Henri Cartier-Bresson, Cina 1948-49/1958, al Mudec-Museo delle Culture di Milano dal 18 febbraio al 22 luglio
di Paolo Rausa
Una grande mostra fotografica di Henri Cartier-Bresson, Cina 1948-49/1958 al Mudec-Museo delle Culture di Milano fino al 22 luglio di quest’anno illustra in più di 100 scatti le vicende cruciali della storia cinese poco prima della vittoria di Mao sul Kuomintang di Chiang Kai-shek e un decennio dopo, nel corso della rivoluzione socialista che si misura con le difficoltà economiche e inaugura “il grande balzo in avanti”, una spinta a fare meglio, “a costruire un socialismo generoso, migliore, più veloce e più sobrio”.
Cartier, che l’anno prima aveva fondato l’agenzia di fotogiornalismo Magnum Photos con gli amici Robert Capa e David Seymour, era stato inviato dalla rivista americana “Life” per riprendere gli ultimi giorni di Pechino, ormai in agonia e non più difesa convintamente dai nazionalisti. Partito per rimanere un paio di settimane, rimase poi più di 10 mesi fra le varie città cinesi, intento a seguire la marcia trionfale dell’esercito popolare e a documentare la vita semplice dei cinesi.

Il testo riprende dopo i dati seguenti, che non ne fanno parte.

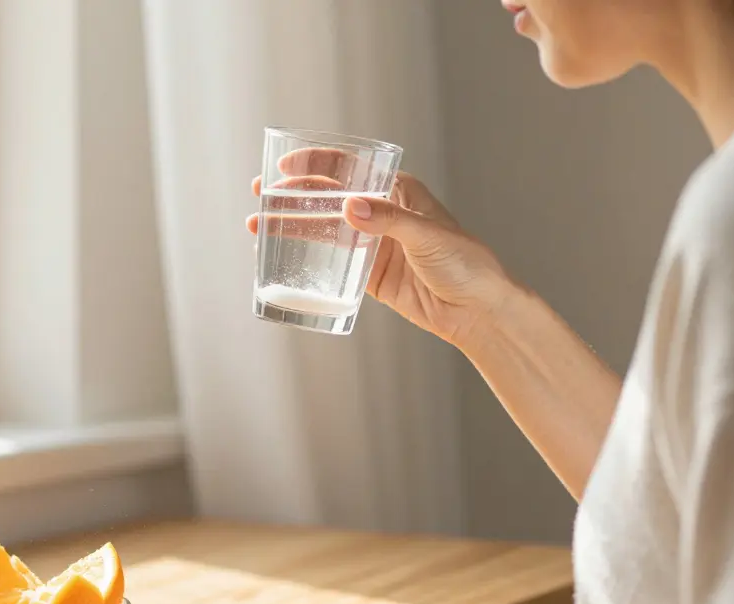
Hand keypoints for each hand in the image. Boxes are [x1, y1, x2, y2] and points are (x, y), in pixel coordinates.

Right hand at [249, 149, 517, 347]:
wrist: (477, 310)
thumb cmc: (465, 263)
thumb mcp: (428, 236)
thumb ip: (389, 221)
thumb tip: (349, 208)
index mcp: (397, 190)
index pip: (349, 168)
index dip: (314, 163)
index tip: (283, 166)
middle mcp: (380, 212)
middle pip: (327, 196)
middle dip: (291, 193)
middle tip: (259, 195)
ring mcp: (372, 243)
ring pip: (323, 227)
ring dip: (290, 224)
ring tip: (257, 225)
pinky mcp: (368, 274)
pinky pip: (329, 261)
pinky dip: (304, 255)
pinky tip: (280, 253)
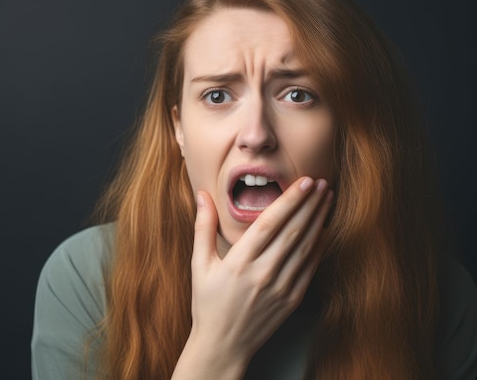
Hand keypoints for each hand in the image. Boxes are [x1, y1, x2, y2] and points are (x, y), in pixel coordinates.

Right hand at [172, 177, 332, 379]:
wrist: (223, 344)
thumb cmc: (208, 302)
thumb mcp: (199, 264)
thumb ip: (203, 227)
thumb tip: (202, 194)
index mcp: (239, 262)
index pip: (270, 223)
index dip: (289, 200)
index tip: (304, 181)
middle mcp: (263, 273)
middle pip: (293, 231)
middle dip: (310, 204)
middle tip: (321, 182)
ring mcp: (280, 287)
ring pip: (305, 247)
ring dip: (319, 220)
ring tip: (326, 199)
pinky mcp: (292, 299)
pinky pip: (310, 268)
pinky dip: (319, 247)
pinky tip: (325, 230)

Dopo la pubblicazione del servizio su Life era ormai riconosciuto come maestro del fotogiornalismo e acquistò fama internazionale, perché le sue fotografie più che agli eventi erano dirette a ritrarre gli esseri umani nella loro esistenza “eroica” e intenti ad assicurarsi la sopravvivenza. Come ebbe a dire nel 1951: “Mi occupo quasi unicamente dell’uomo.” Per quanto il suo reportage rappresenti uno straordinario documento della vita negli aspetti quotidiani, un racconto per immagini, Cartier è convinto che “la vita non è fatta di storie che si possono tagliare a fette come una torta di mele… Bisogna evocare una situazione, una verità.” Raccontare la storia insomma, ma come il reporter o lo storico che vede, analizza e riporta, così il fotografo intende con i suoi scatti rappresentare l’umanità nel corso della vita fatta di stenti e di espedienti.
Pur ideologicamente e umanamente vicino alle idealità e quindi alla rivoluzione dei cinesi per liberarsi della tirannide interna, i suoi scatti migliori e più significativi, come a volte accade, sono quelli “casuali”, che riprendono situazioni carpite dalla realtà, dis/tratte, come dire, usuali, per es. dalla fila per ritirare una ciotola di riso, – molto espressivo il volto del bambino, incupito e allo stesso tempo speranzoso di un futuro “radioso”-, o dell’uomo, un coolie, che mangia all’esterno sotto un graticcio, osservato da un commerciante o dal cameriere, oppure lo scatto estremo, fuori rullino, di una folla ammassata e pigiata nella corsa all’oro a Shangai, 23 dicembre 1948.
Così anche la gloria dei soldati che partecipano alla lunga marcia si stempera su volti consumati dalla fatica, la stanchezza e la fame. Cartier parte da Pechino e poi si sposta a Shangai, Hong Kong per inoltrarsi all’interno, nelle città di Hangzhou e Nanchino.
Poi ritorna 10 anni dopo per verificare i risultati di quella rivoluzione annunciata ma, come tutte le cose, dalla partenza difficile e dai risultati controversi. Obbligato ad essere accompagnato nei luoghi scelti dal partito, le grandi fabbriche o i grandi cantieri, si sofferma a riprendere i cortei e le manifestazioni di operai e delle studentesse contro le bolle finanziarie che soffocano la nascente alba della nuova Cina comunista, mentre una giovane tamburellista annuncia vittoriosa ed entusiasta che sono stati raggiunti gli obiettivi produttivi fissati dal partito.
Prodotta da 24 Cultura del gruppo 24 Ore, promossa da Milano-Cultura e curata da Michel Frizot e Ying-Lung Su, in collaborazione con la Fondazione Cartier-Bresson, la mostra resterà aperta fino al 22 luglio al Mudec-Museo delle Culture di via Tortona 56 a Milano.
- Orari: lunedì dalle 14,30 alle 19,30; mart, merc, ven e domenica dalle 9,30 alle 19,30, giov e sab fino alle 22,30.
- Ingresso 12 €, ridotto 10 €, tutti i martedì per gli universitari ingresso a 8 €.